Two years ago I had removed the root zone on our DNS servers at work. Coz who needs root zones if your DC is only answering internal queries, i.e. for zone sit has. Right?

Well, that change broke our Citrix environment. :) Users could connect to our NetScaler gateway but couldn’t launch any resource after that. 

Our Citrix chaps logged a call with our vendor etc and they gave some bull about the DNS server not responding to TCP queries etc. Yours truly wasn’t looking after Citrix or NetScalers back then, so the change was quietly rolled back as no one had any clue why it broke Citrix. 

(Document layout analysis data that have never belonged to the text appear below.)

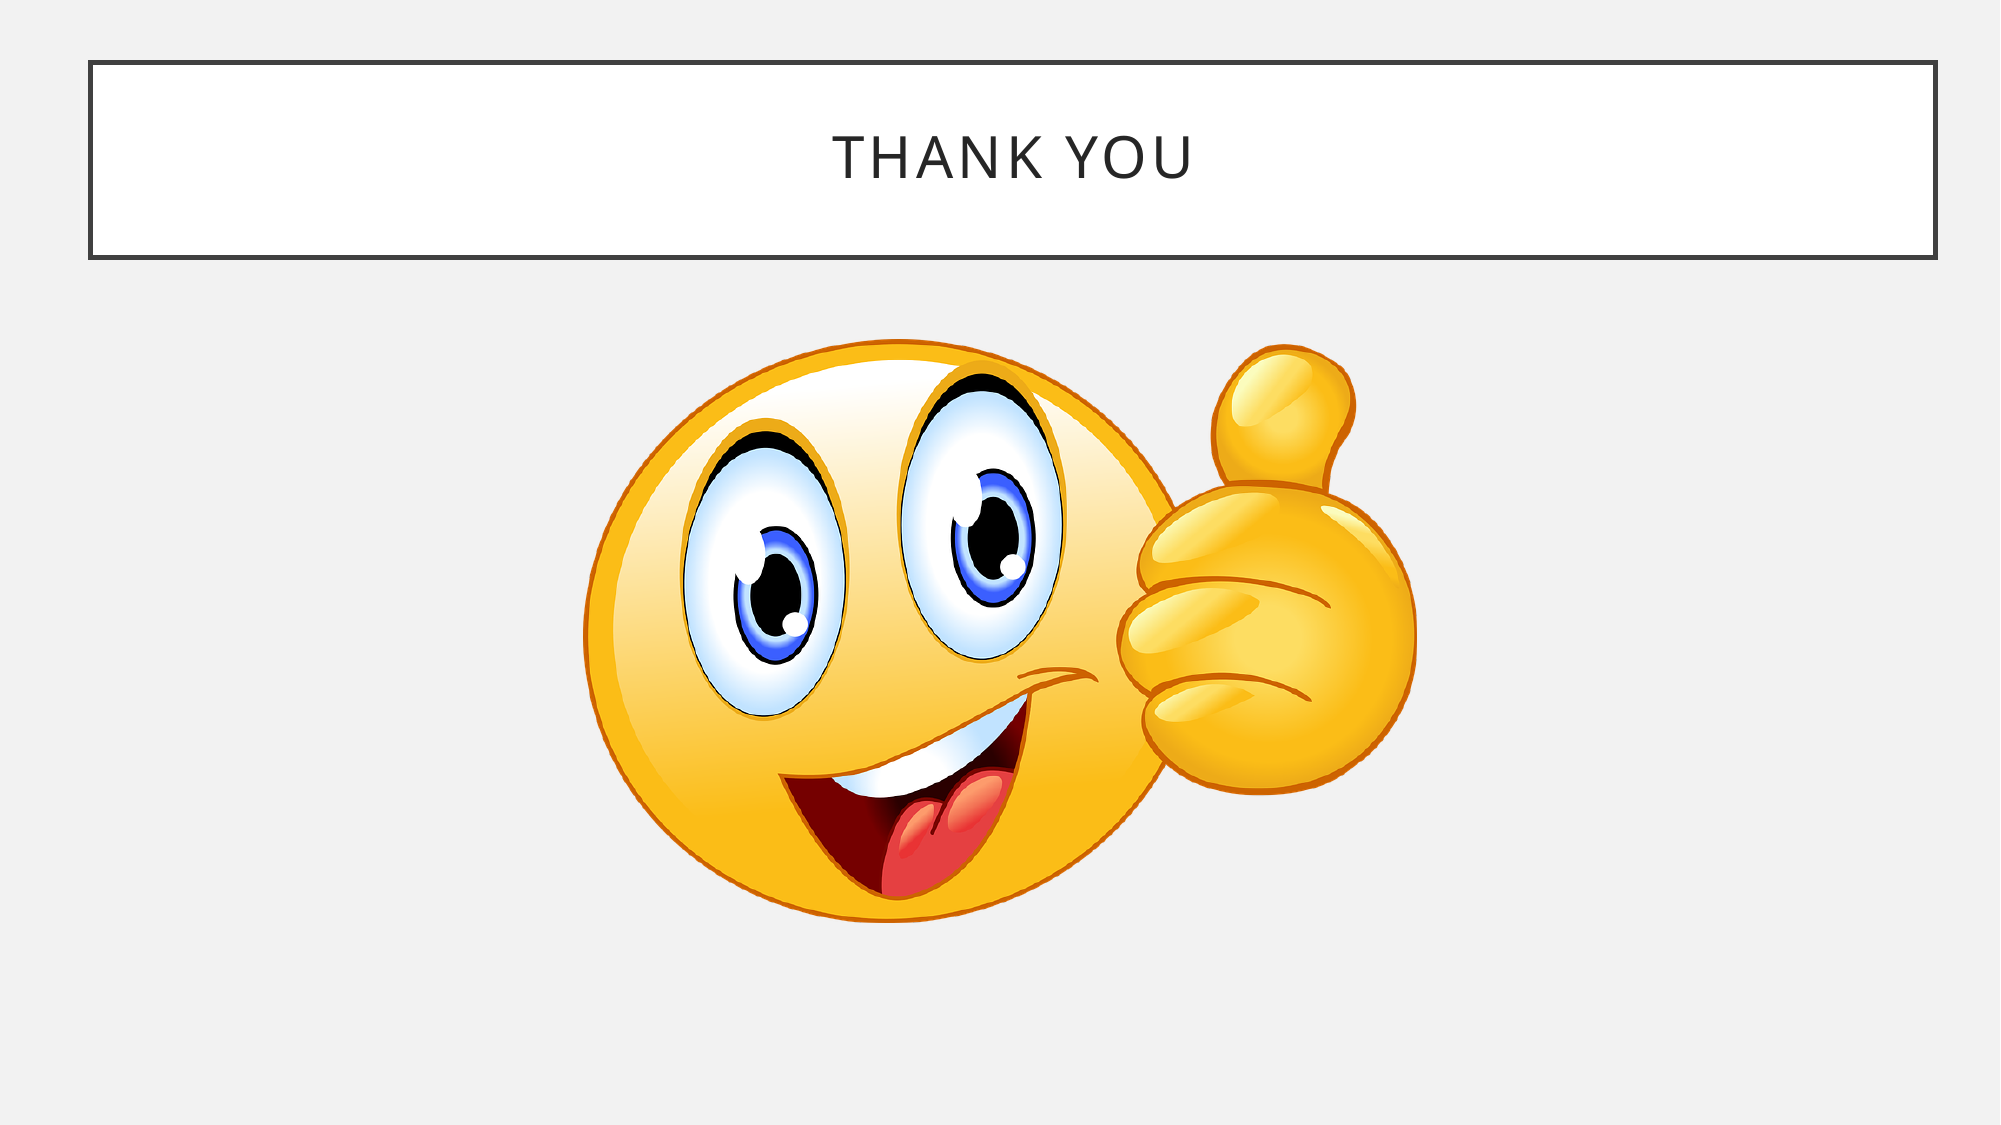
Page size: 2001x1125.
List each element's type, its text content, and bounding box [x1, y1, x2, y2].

picture [583, 339, 1417, 923]
title Thank You [88, 60, 1938, 260]
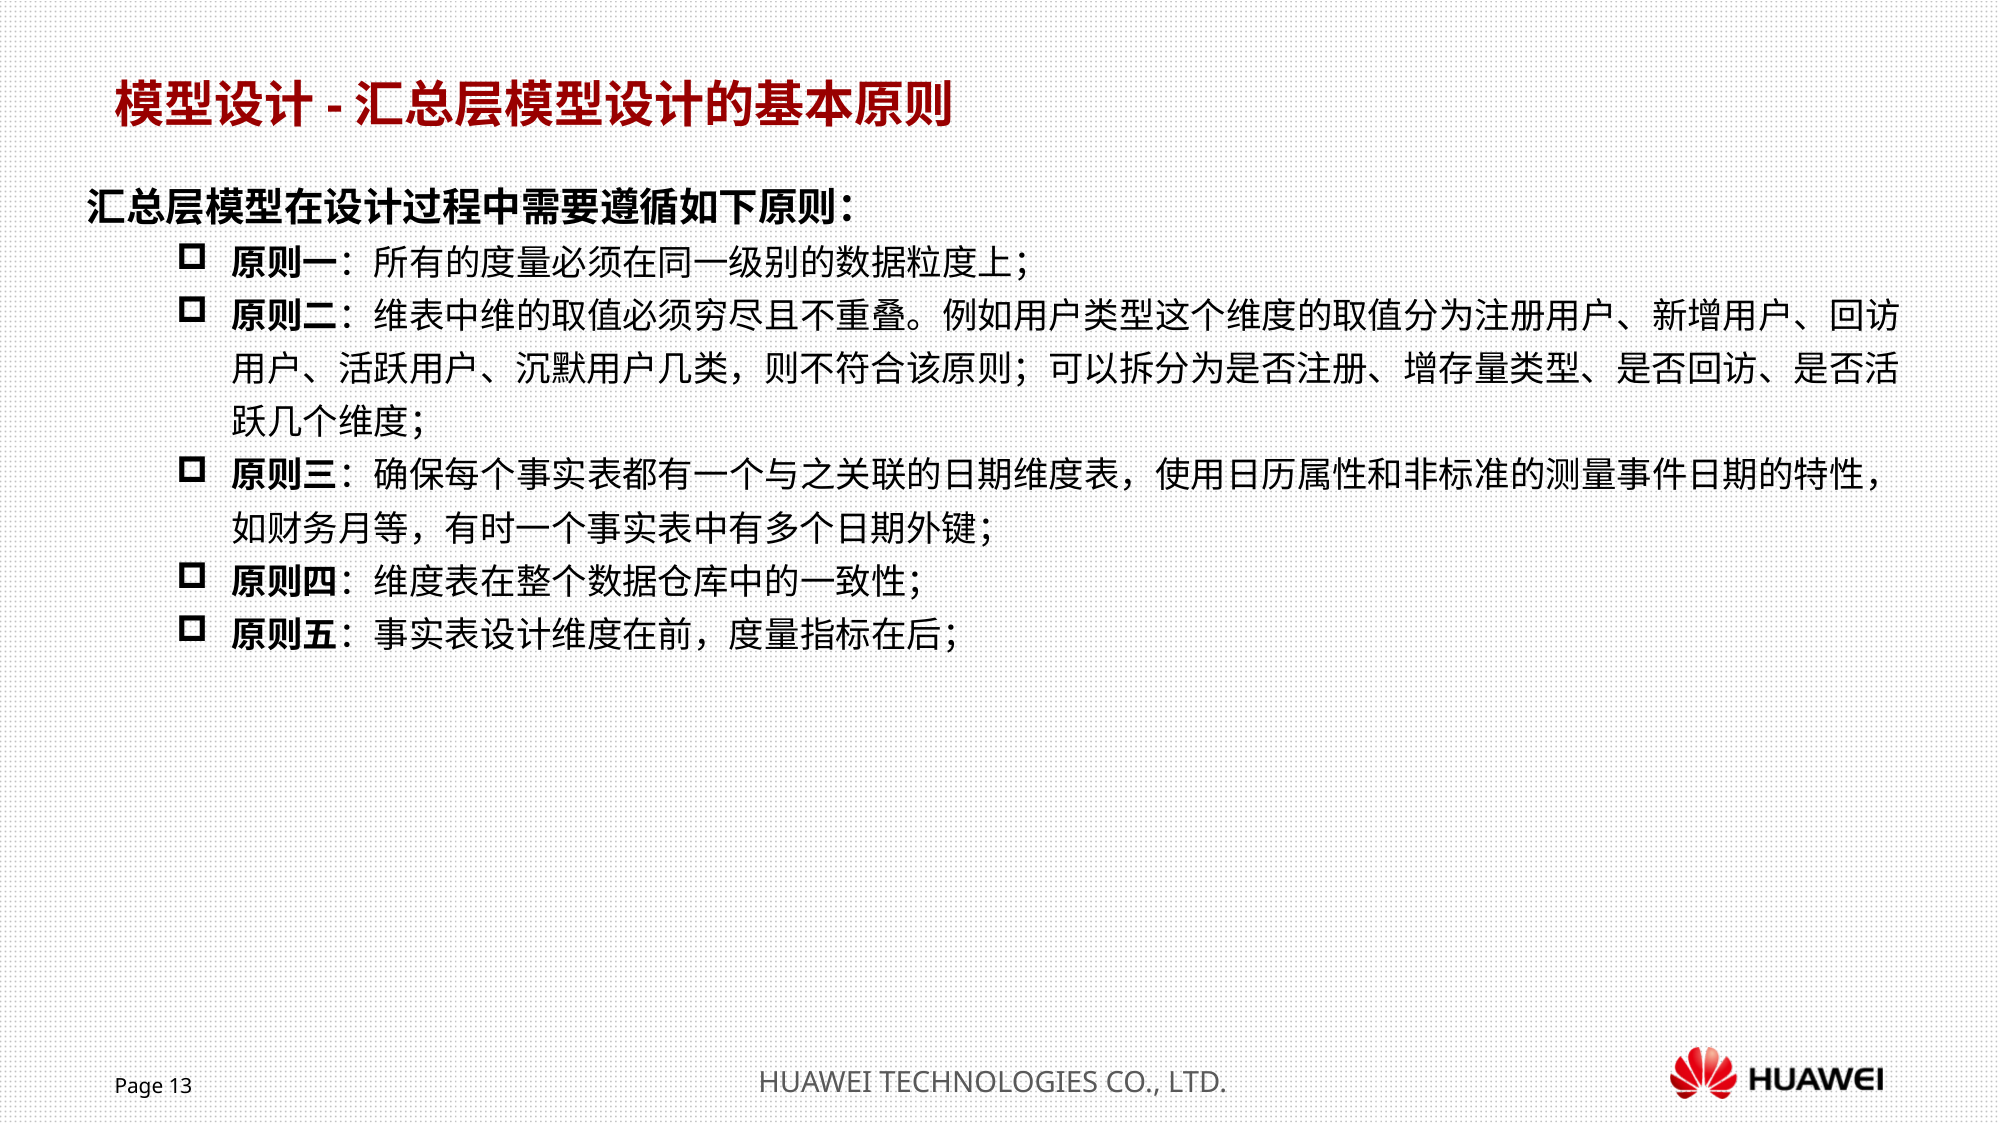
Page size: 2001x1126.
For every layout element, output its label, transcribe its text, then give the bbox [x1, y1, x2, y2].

text_box 模型设计-汇总层模型设计的基本原则 [99, 65, 1901, 151]
text_box 汇总层模型在设计过程中需要遵循如下原则： 原则一：所有的度量必须在同一级别的数据粒度上； 原则二：维表中维的取值必须穷尽且不重叠。例如用户类型这个维度的取值分为注册用户、新增用户、回访用户、活跃用户、沉默用户几类，则不符合该原则；可以拆分为是否注册、增存量类型、是否回访、是否活跃几个维度； 原则三：确保每个事实表都有一个与之关联的日期维度表，使用日历属性和非标准的测量事件日期的特性，如财务月等，有时一个事实表中有多个日期外键； 原则四：维度表在整个数据仓库中的一致性； 原则五：事实表设计维度在前，度量指标在后； [69, 160, 1952, 717]
picture [1670, 1047, 1883, 1099]
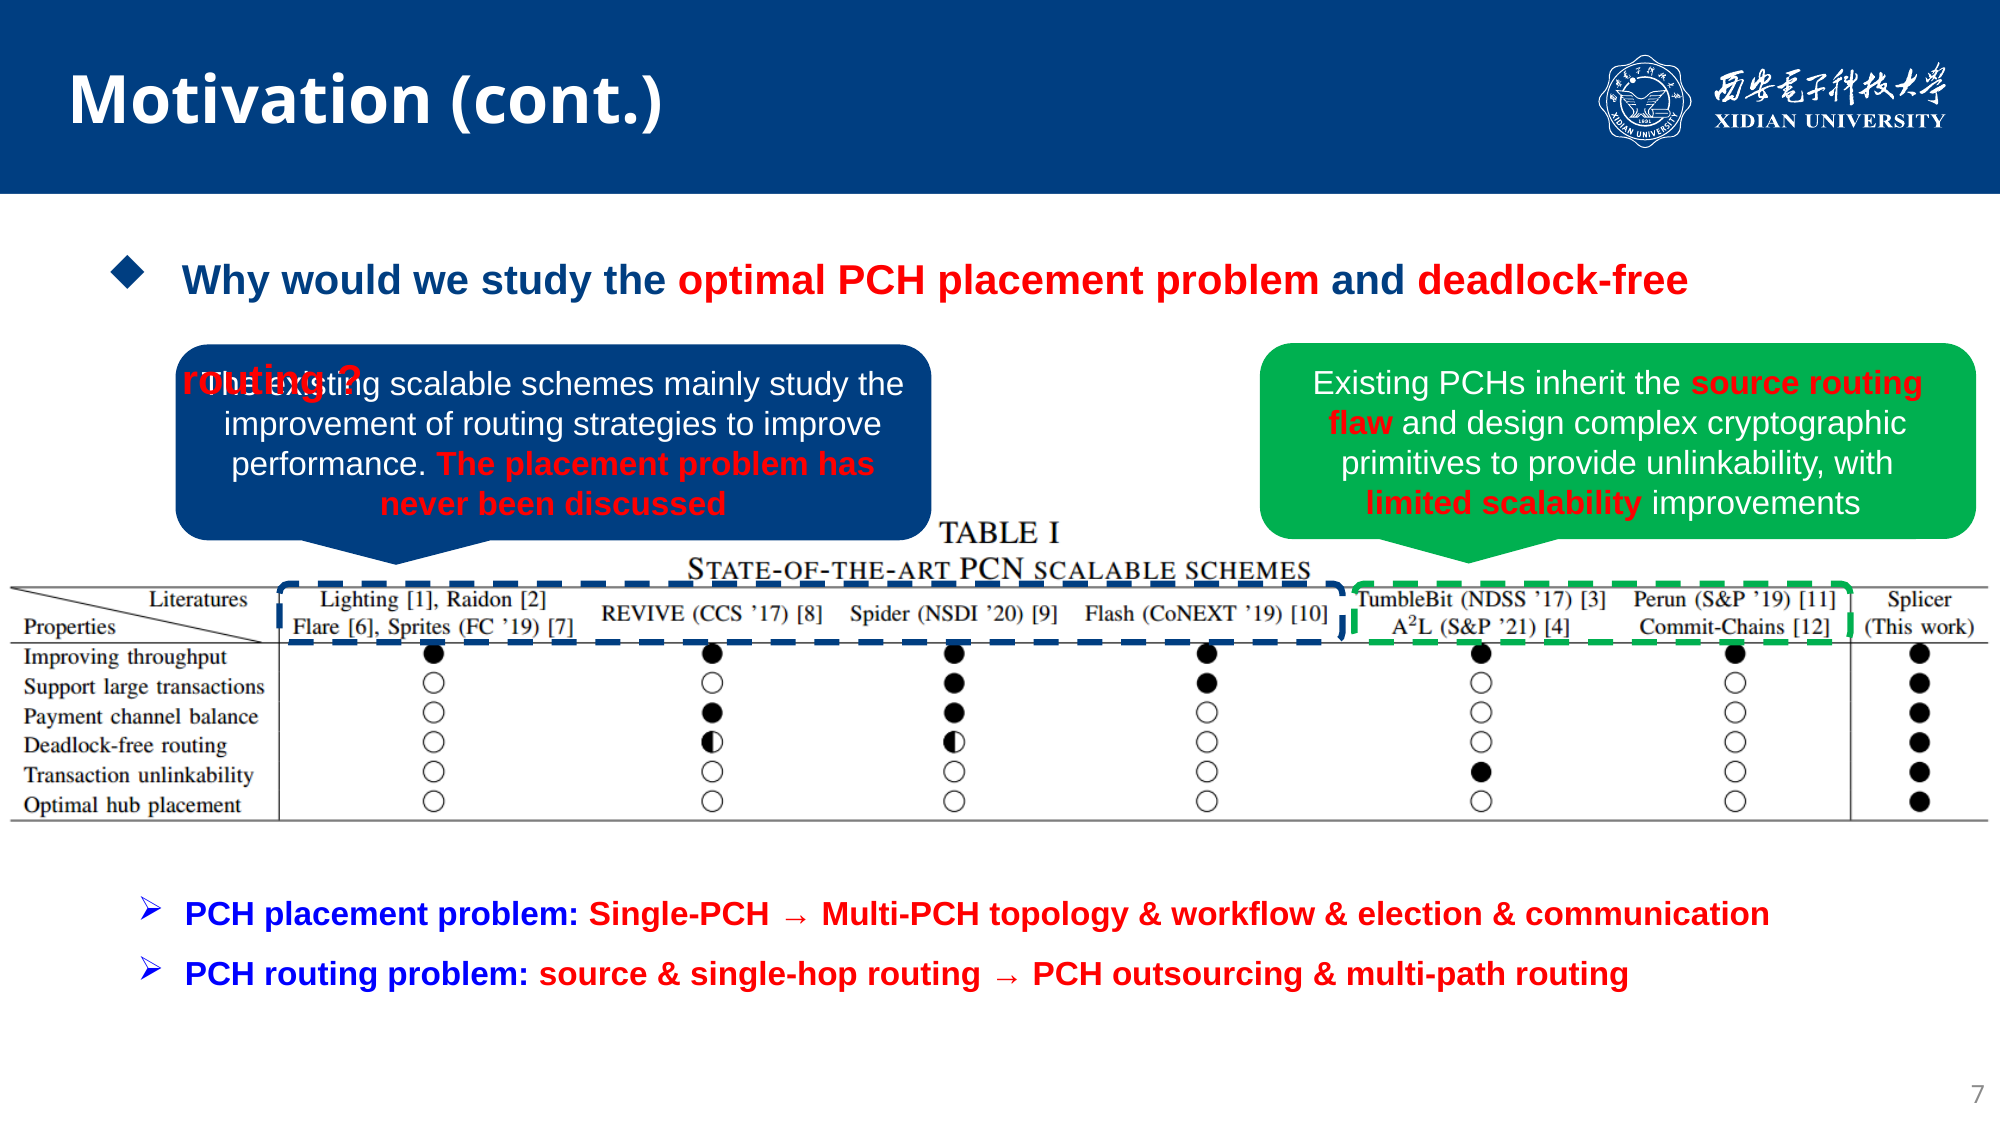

Fast forward to yesterday, I had to do the change again coz now we want our DNS servers to resolve external names too – i.e. use root hints and all that goodness! I did the change, and Citrix broke! Damn. 

But luckily now Citrix has been rolled into our team and I know way more about how Citrix works behind the scenes. Plus I keep dabbling with NetScalers, so I am not totally clueless (or so I’d like to think!). 

I went into the DNS section of the NetScaler to see what’s up. Turns out the DNS virtual server was marked as down. Odd, coz I could SSH into the NetScaler and do name lookups against that DNS virtual server (which pointed to my internal DC basically). And yes, I could do dig +notcp to force it to do UDP queries only and nothing was broken. So why was the virtual server marked as down?!

I took a look at the monitor on the DNS service and it had the following:

Ok, so what exactly does this monitor do? Click “Edit Monitor” – nothing odd there – click on “Special Parameters” and what do I find? 

Yup, it was set to query for the root zone. Doh! No wonder it broke. 

I have no idea why the DNS monitor was assigned to this service. By default DNS-UDP has the ping-default monitor assigned to it while DNS-TCP has the tcp-default monitor assigned to it.  Am guessing that since our firewall block ICMP from the NetScalers to the DCs, someone decided to use the DNS monitor instead and left it at the default values of monitoring for the root zone. When I removed the root zone that monitor failed, the DNS virtual server was marked as down, and the NetScaler could no longer resolve DNS names for the resources users were trying to connect to. Hence the STA error above. Nice, huh!

Fix is simple. Change the query in the DNS monitor to a zone your DNS servers. Preferably the zone your resources are in. Easy peasy. Made that change, and Citrix began working. 

As might be noticeable from the tone of the post, I am quite pleased at having figured this out. Yes, I know it’s not a biggie … but just, it makes me happy at having figured it coz I went down a logical path instead of just throwing up my hands and saying I have no idea why the DNS service is down or why the monitor is red etc. So I am pleased at that! :)